Barbara Dismukes Monuments post

“What should we do with historical monuments if they’re removed?”

            I think that historical monuments should be left where they were placed.  Taking them down does nothing to change history.  These memorials are reminders of things that happened in the past and should be looked at in this capacity.  Not all of the memorials that are in cities are considered to be “racist”, but in today’s world that is exactly what is happening.  These memorials should be telling their own stories of history, what happened and how we can avoid it happening again.

            If memorials and statues are taken down, I think they should be placed in museums for people to learn from.  Destroying them is stupid and wasteful.  History is what it was, it can’t be changed, removed, or erased.  Showing our children and grandchildren how our country has changed and bettered itself is part of history and should be taught, not hidden.

            Hopefully, we as a Nation, have learned from the mistakes of our forefathers and will continue to grow together as a nation who is loving and caring and can see people for what they are and not the color of their skin.  Looking at someone’s color shows that people are ignorant in their thinking.  What truly matters is what is in someone’s heart, not their skin color.

            I don’t believe we need to “interpret” monuments.  They all clearly state who the person was and what made him stand out.  Not that anyone has to agree with what they were honored for, but at the time they were celebrated, people were proud of that and thought they did something good to deserve that honor.

            Hopefully we can all learn from history, the good and the bad, but looking at the young people today, they are making bad choices in how they act, treat people, and other people’s property, much like the things that they are complaining about that happened to their ancestors!

            Removing or destroying monuments and statues is like shutting the barndoor after the horses are out!

One Comment

  1. Monuments primarily tell us about the times when they were created, not the subjects they try to represent. I agree that there needs to be more thought than what some groups who have taken matters into their own hands have done, however their frustrations speak to a problem with our memorial landscape in America. I think there are many monuments and memorials that can be left as they are, however there are a portion of monuments in this country that should not be left as they are. I say this not to try and distort history, but instead to encourage a more accurate reflection of history.

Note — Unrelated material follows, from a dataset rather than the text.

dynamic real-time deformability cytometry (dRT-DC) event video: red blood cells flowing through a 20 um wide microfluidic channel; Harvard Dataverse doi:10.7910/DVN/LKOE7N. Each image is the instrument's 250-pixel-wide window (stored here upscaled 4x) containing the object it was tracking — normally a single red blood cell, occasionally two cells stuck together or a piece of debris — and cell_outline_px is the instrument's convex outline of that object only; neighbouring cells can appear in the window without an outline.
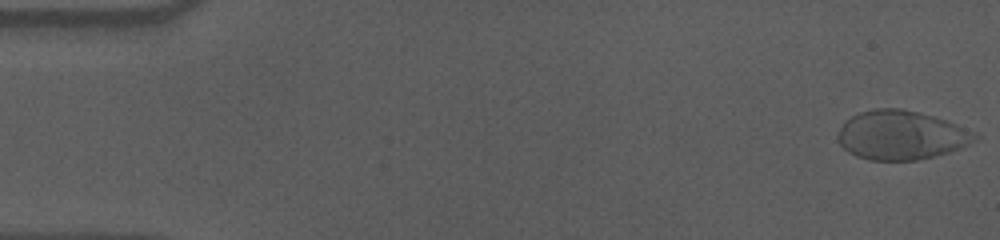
{"species": "human", "species_latin": "Homo sapiens", "temperature_condition": "cold", "stored_images_in_passage": 56, "camera_frame_rate_fps": 3000, "um_per_image_px": 0.085, "donor": {"sex": "male"}, "frame": {"image": 1, "passage_image": 1, "time_ms": 0.0, "image_size_px": [1000, 240], "cell_outline_px": [[980, 136], [976, 140], [960, 148], [948, 152], [916, 160], [868, 160], [856, 156], [848, 152], [836, 140], [836, 136], [844, 120], [860, 112], [876, 108], [900, 108], [920, 112], [956, 124]], "centroid_in_image_um": [76.54, 11.48], "position_along_channel_um": 8.5, "area_um2": 39.07}}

    You talk about how we don’t need to interpret monuments, they tell us history as it was. But this is not always as simple or reflective of history as we might hope. For example in Colfax, Louisiana there is a historical marker stating “marker states, “On this site occurred the Colfax Riot, in which three white men and 150 negroes were slain. This event on April 13, 1873, marked the end of carpetbag misrule in the South.” Taken at face value the marker would have you see the so-called Colfax Riot as a good thing, but in actuality the event was a massacre of elected black officials and their supports who tried to fight against a coalition of white supremacist paramilitary groups. The marker with the above language still stands, as does a monument in the town cemetery “erected to the memory of the Heroes … Who fell in the Colfax Riot fighting for White Supremacy.”
    The monument landscape is full of monuments with less obvious problems in their depictions of history and the language used, but still present problems to us understanding our history with a better consideration of the different people and perspectives involved. As well as counter the intentional skewing of the past to fit certain viewpoints, especially those seeking to advocate for an unequal society.